__Text to read__:
If "kingdom" is the solution, what is the problem?

Jesus' gospel message of the kingdom of God is itself a blue parakeet for many today. In fact, many have tamed Jesus' blue parakeet message of the kingdom and this chapter may well provide a reason why some feel this way. Encountering Jesus' kingdom gospel not only makes us think, but it makes us think we just might have gotten lots of things wrong. It makes us rethink how we are reading the Bible. It makes us think about what the gospel itself is. It also makes us back up to the elements of the Story - creation, cracked Eikons, covenant community, Christ, and consummation - and see which of these elements are the focus of Jesus' own preaching. In this chapter we will examine how Luke tells the Story and we will see that his focus is squarely on two elements, Christ and covenant community. Some are surprised by what they see when they read Luke's Gospel.

I grew up on a gospel that was neat and trim; it was clear and simple. The more I read the Bible the more convinced I became, though, that something was wrong on center court. When some folks read the Bible, they only want to see creation, cracked Eikons, Christ and the consummation (heaven).

The gospel that deconstructs church

Many readers of the Bible read the whole Bible through the lens of the gospel they believe and this is what that gospel looks like:

God loves you and has a wonderful plan for your life.
But you have a sin problem that separates you from God.
The good news is that Jesus came to die for your sins.
If you accept Jesus' death, you can be reconnected to God.
Those who are reconnected to God will live in heaven with God.

[Rows from a dataset]

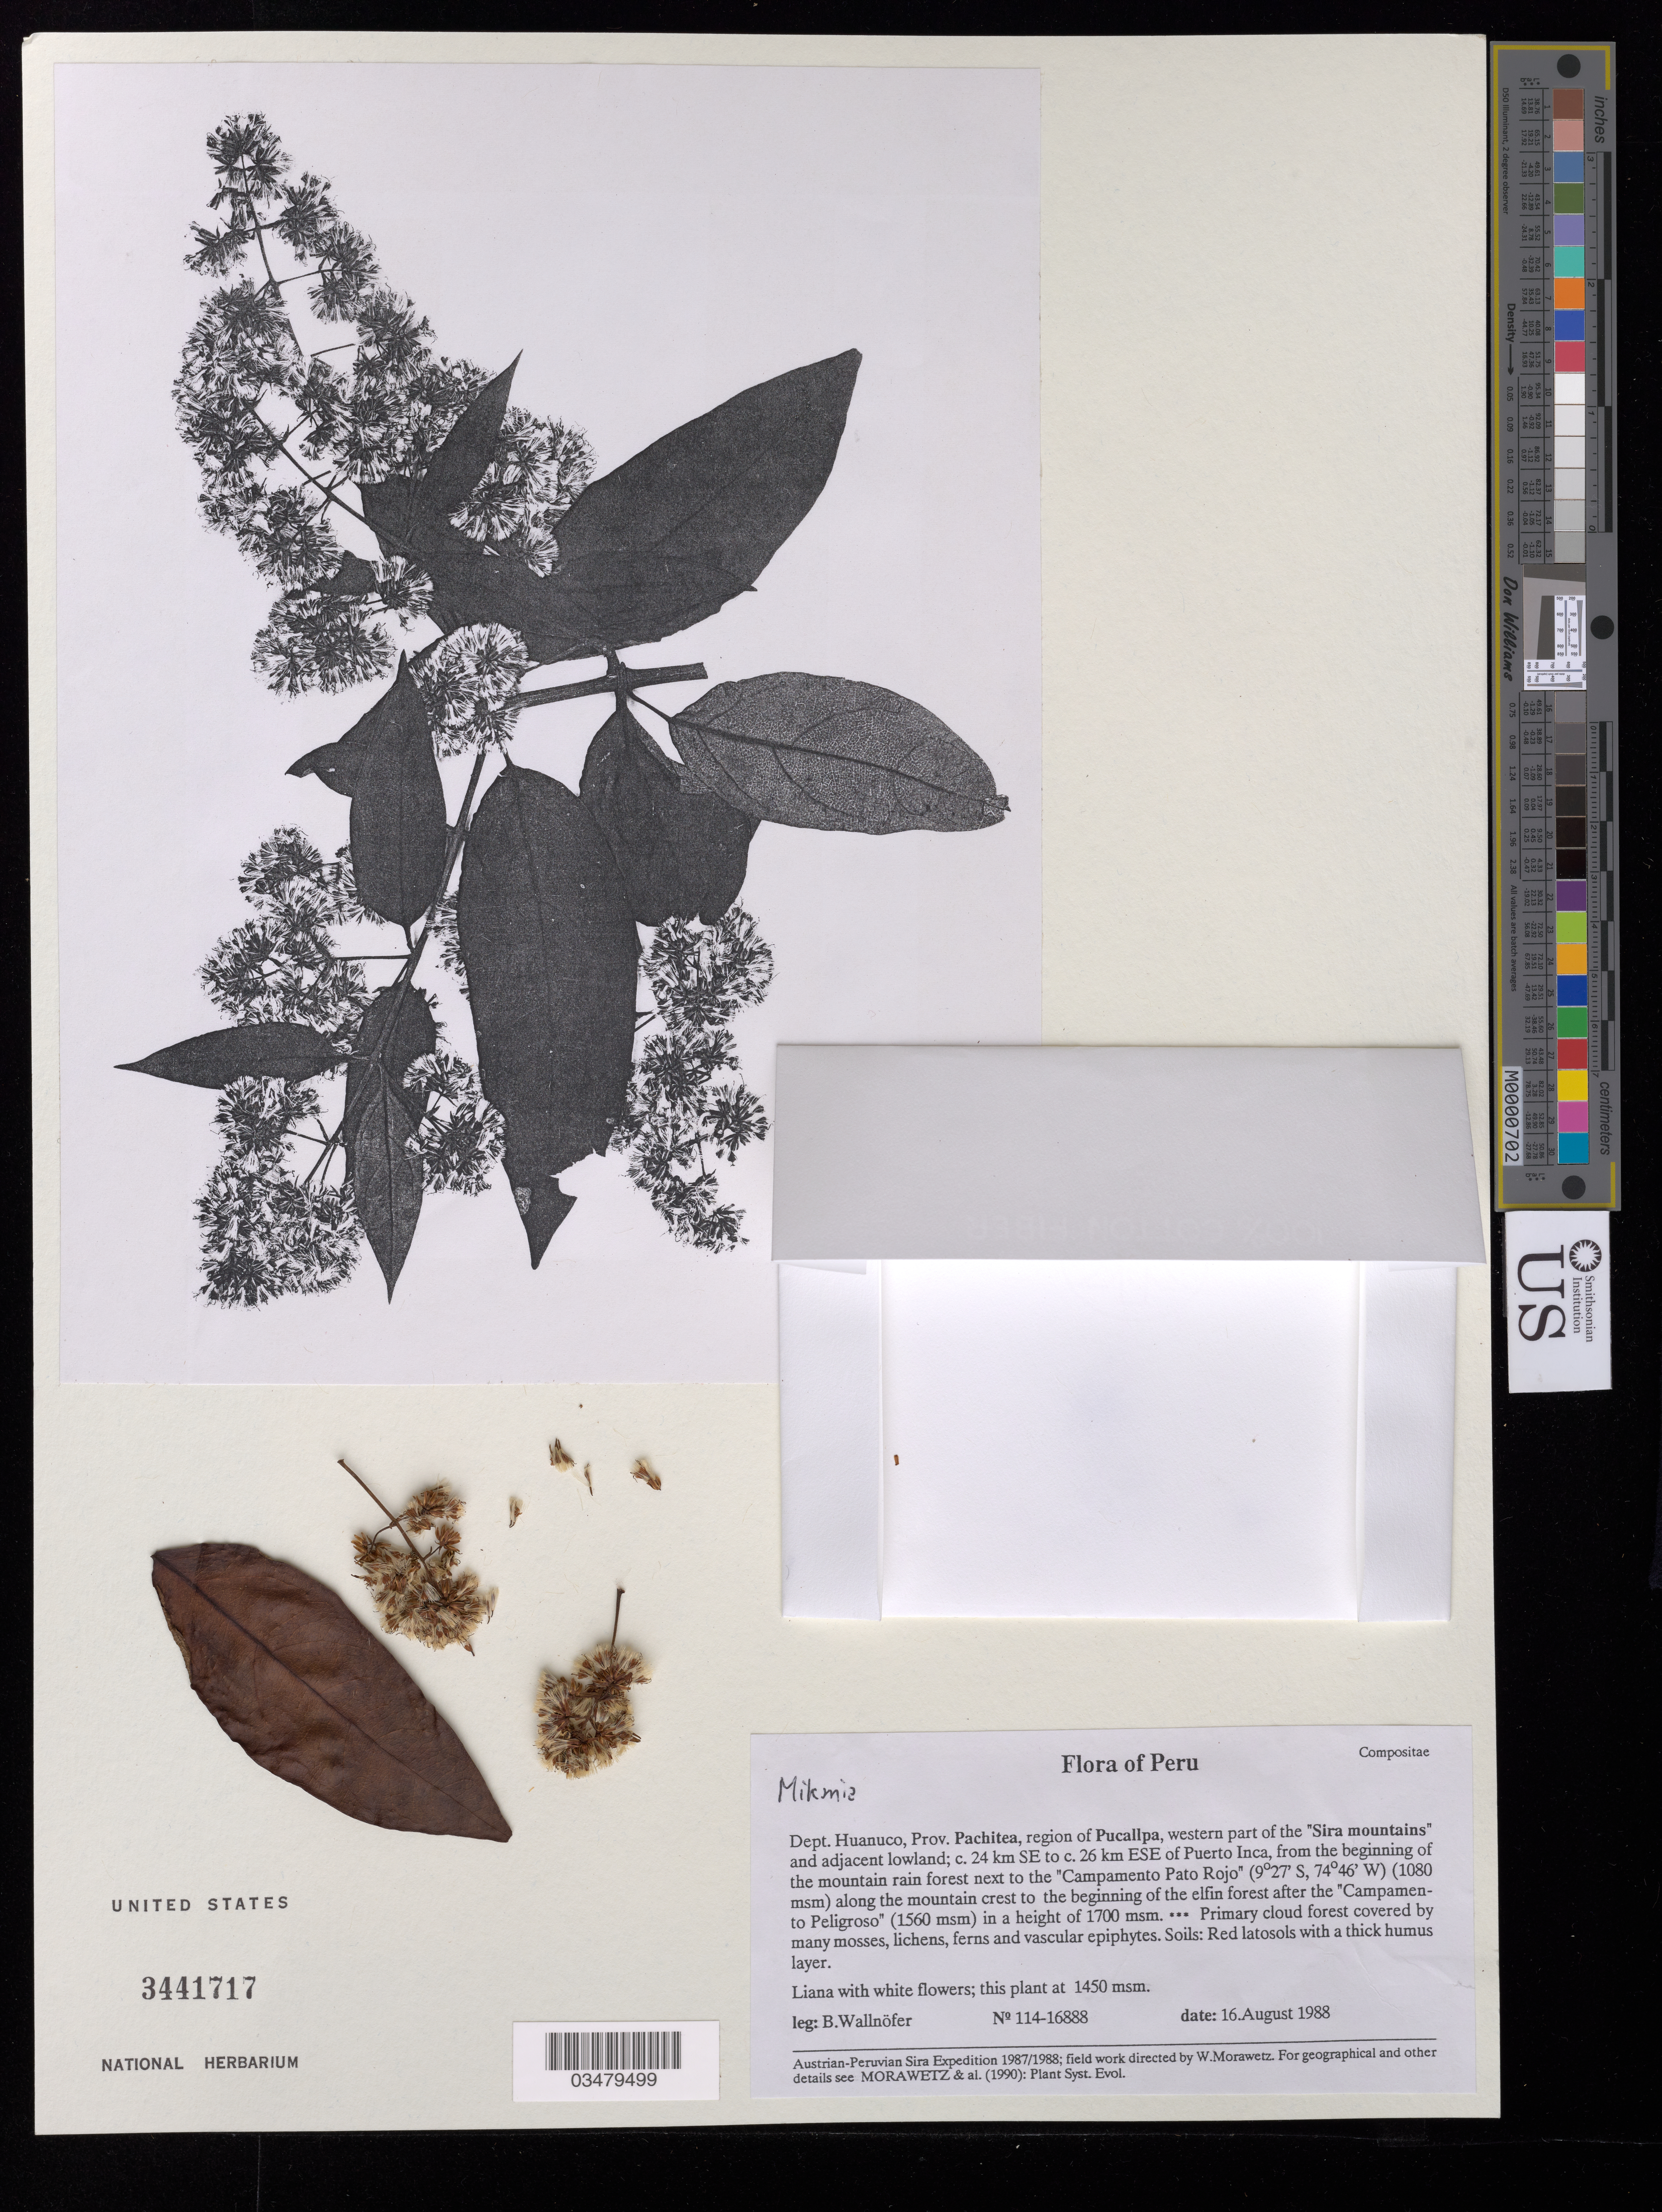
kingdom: Plantae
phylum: Tracheophyta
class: Magnoliopsida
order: Asterales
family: Asteraceae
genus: Mikania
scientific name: Mikania sp.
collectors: B. Wallnöfer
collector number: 114-16888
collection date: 1988-08-16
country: Peru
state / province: Huánuco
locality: Prov. Pachitea, region of Pucallpa, western part of the "Sira mountains"and adjacent lowland; c. 26 km to c. 28 km ESE from Puente Inca, from the beginning of the elfin forest along the crest to the first peak of the main range .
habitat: Primary cloud forest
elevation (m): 1780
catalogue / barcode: US 3441717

__Exercise objective__: Resume the essay on Jesus' kingdom gospel, continuing from its final line.

__Exercise response__:
Every line of that statement is more or less true. It is the sequencing of those lines, the "story" of that gospel if you will, that concerns me and that turns Jesus' message of the kingdom into a blue parakeet. And it is not only the sequencing, it is the omitting of major themes in the Bible that concerns me. What most shocks the one who reads the Bible as Story, where the focus is overwhelmingly on God forming a covenant community, is that this outline of the gospel above does two things: it eliminates community and it turns the entire gospel into a "me and God" or "God and me" gospel. Who needs a church if this is the gospel? (Answer: no one.) What becomes of the church for this gospel? (Answer: an organization for those who want to do that sort of thing.) While every line in this gospel is more or less true, what concerns many of us today is that this gospel makes the church unimportant.

I believe this gospel can deconstruct, is deconstructing, and will deconstruct the church if we don't change it now. Our churches are filled with Christians who don't give a rip about church life and we have a young generation who, in some cases, care so much about the Church they can't attend a local church because too many local churches are shaped too much by the gospel I outlined above. To be truthful, the gospel above is a distortion of Romans. More and more of us, because we are reading the Bible as Story, are seeing the centrality of the church in God's plan and the gospel being preached too often is out of touch with the Bible's Story.

Yes, Jesus said something like every one of those lines though he never packaged them quite like that. (Nor did Paul in Romans, to be honest.) Is this the gospel? Yes, this gospel is right. The problem is that it isn't right enough. I can give a bundle of problems with this packaging of the gospel, but it all comes down to one big problem: this gospel above isn't the Bible's Story. It is like taking five stars from the sky, knocking them out of their orbits and solar location, and lining them up like ducks in a row and then saying, "Here's our starry sky!" The only way to understand stars is to learn their location and their history and their connections and let each star shine in its place in the sky - and the only way to read the Bible is is from front to back. It doesn't make sense if we don't read the whole thing and to see how each chapter relates to the whole Story. Once we do we come to terms with the gospel that emerges from the Bible's Story.

If reading the Bible as Story teaches us anything, and we need to emphasize this one more time, it teaches us that God's work in this world is to form communities that visibly demonstrate the power of God at work in this world.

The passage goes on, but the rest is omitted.